◆ WHAT IS EXPECTED: Please set down each record exactly as it appears, but leave out any pictures.

[Stored items]
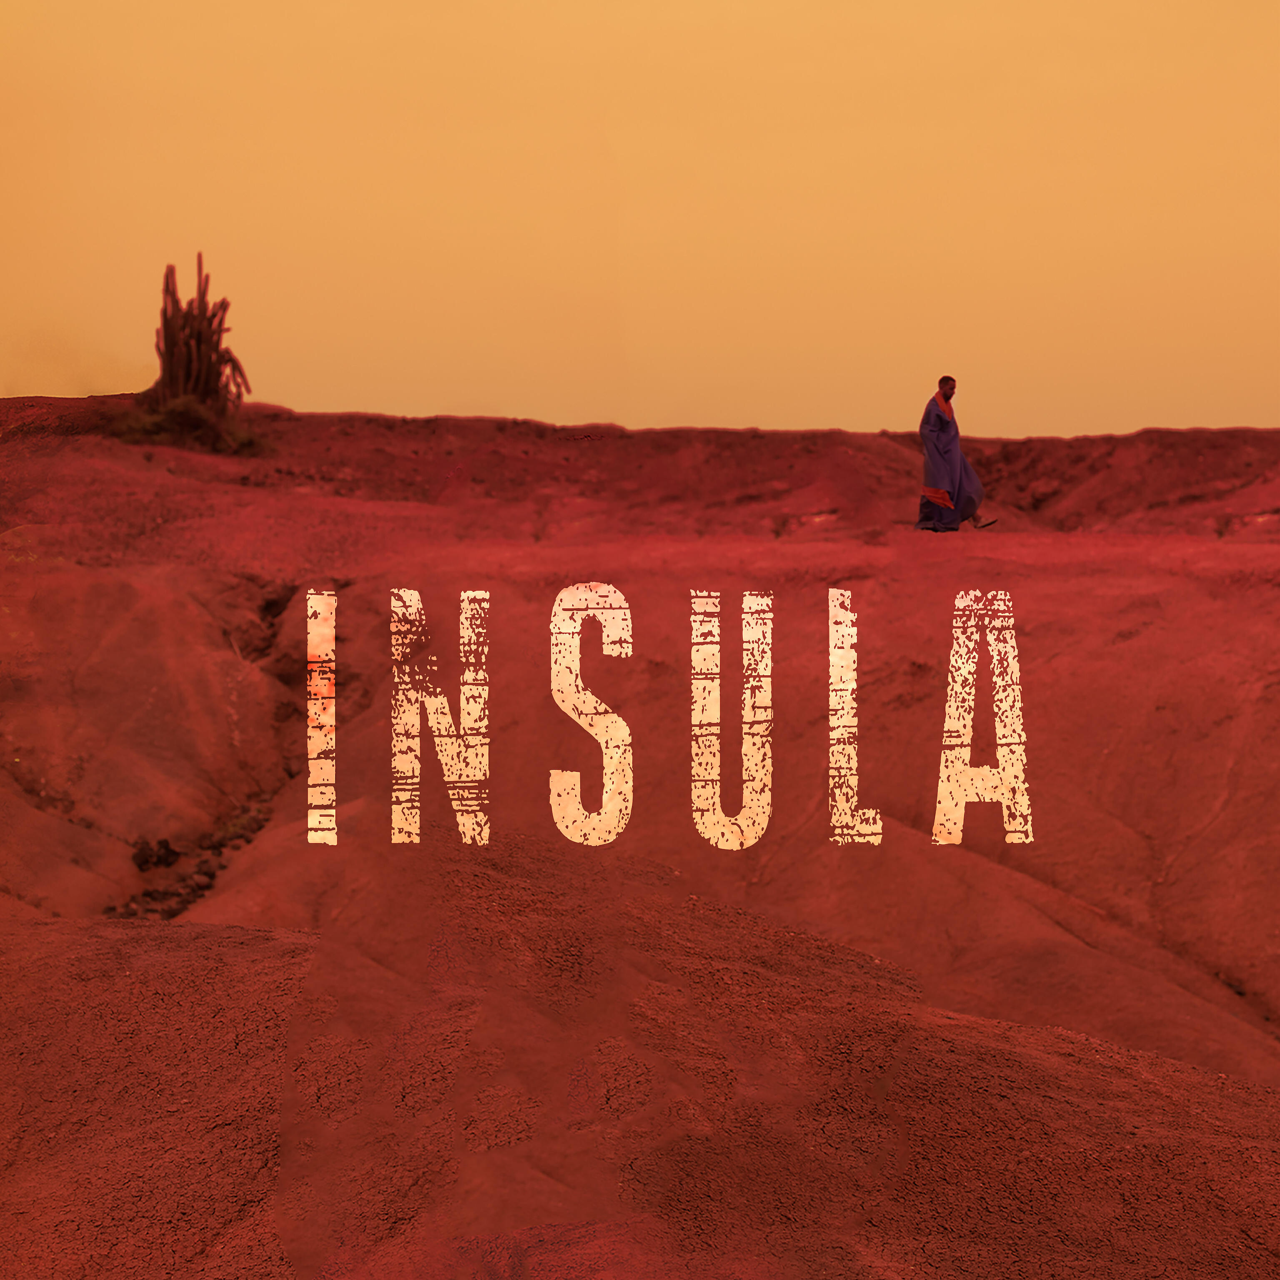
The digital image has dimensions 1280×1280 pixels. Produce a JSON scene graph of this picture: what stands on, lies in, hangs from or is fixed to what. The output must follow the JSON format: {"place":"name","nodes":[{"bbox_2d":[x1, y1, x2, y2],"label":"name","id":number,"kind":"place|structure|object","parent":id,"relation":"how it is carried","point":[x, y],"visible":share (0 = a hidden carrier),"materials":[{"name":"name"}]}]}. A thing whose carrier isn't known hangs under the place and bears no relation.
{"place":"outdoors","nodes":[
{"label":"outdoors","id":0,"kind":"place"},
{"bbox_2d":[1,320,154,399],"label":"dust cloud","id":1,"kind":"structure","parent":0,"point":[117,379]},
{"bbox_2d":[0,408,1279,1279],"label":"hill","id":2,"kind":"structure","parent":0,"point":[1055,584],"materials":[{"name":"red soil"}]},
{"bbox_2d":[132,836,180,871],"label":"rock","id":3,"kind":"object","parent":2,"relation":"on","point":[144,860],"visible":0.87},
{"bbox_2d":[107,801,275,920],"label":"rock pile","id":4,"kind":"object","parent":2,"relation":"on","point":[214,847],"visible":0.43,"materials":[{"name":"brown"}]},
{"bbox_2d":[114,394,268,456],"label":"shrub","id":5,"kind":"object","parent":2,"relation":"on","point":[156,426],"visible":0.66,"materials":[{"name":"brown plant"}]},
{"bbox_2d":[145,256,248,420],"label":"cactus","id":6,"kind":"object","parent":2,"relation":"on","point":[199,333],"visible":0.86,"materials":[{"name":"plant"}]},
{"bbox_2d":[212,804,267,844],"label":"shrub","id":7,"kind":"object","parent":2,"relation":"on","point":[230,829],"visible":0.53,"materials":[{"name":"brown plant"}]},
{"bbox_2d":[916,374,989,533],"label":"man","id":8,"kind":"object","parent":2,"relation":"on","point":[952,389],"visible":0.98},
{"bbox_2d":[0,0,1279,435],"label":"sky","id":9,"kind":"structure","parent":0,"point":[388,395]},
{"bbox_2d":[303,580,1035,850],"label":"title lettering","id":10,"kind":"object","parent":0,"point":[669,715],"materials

◆ OUTPUT BELOW:
The digital image has dimensions 1280×1280 pixels. Produce a JSON scene graph of this picture: what stands on, lies in, hangs from or is fixed to what. The output must follow the JSON format: {"place":"name","nodes":[{"bbox_2d":[x1, y1, x2, y2],"label":"name","id":number,"kind":"place|structure|object","parent":id,"relation":"how it is carried","point":[x, y],"visible":share (0 = a hidden carrier),"materials":[{"name":"name"}]}]}. A thing whose carrier isn't known hangs under the place and bears no relation.
{"place":"outdoors","nodes":[
{"label":"outdoors","id":0,"kind":"place"},
{"bbox_2d":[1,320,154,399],"label":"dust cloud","id":1,"kind":"structure","parent":0,"point":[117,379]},
{"bbox_2d":[0,408,1279,1279],"label":"hill","id":2,"kind":"structure","parent":0,"point":[1055,584],"materials":[{"name":"red soil"}]},
{"bbox_2d":[132,836,180,871],"label":"rock","id":3,"kind":"object","parent":2,"relation":"on","point":[144,860],"visible":0.87},
{"bbox_2d":[107,801,275,920],"label":"rock pile","id":4,"kind":"object","parent":2,"relation":"on","point":[214,847],"visible":0.43,"materials":[{"name":"brown"}]},
{"bbox_2d":[114,394,268,456],"label":"shrub","id":5,"kind":"object","parent":2,"relation":"on","point":[156,426],"visible":0.66,"materials":[{"name":"brown plant"}]},
{"bbox_2d":[145,256,248,420],"label":"cactus","id":6,"kind":"object","parent":2,"relation":"on","point":[199,333],"visible":0.86,"materials":[{"name":"plant"}]},
{"bbox_2d":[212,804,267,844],"label":"shrub","id":7,"kind":"object","parent":2,"relation":"on","point":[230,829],"visible":0.53,"materials":[{"name":"brown plant"}]},
{"bbox_2d":[916,374,989,533],"label":"man","id":8,"kind":"object","parent":2,"relation":"on","point":[952,389],"visible":0.98},
{"bbox_2d":[0,0,1279,435],"label":"sky","id":9,"kind":"structure","parent":0,"point":[388,395]},
{"bbox_2d":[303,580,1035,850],"label":"title lettering","id":10,"kind":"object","parent":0,"point":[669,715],"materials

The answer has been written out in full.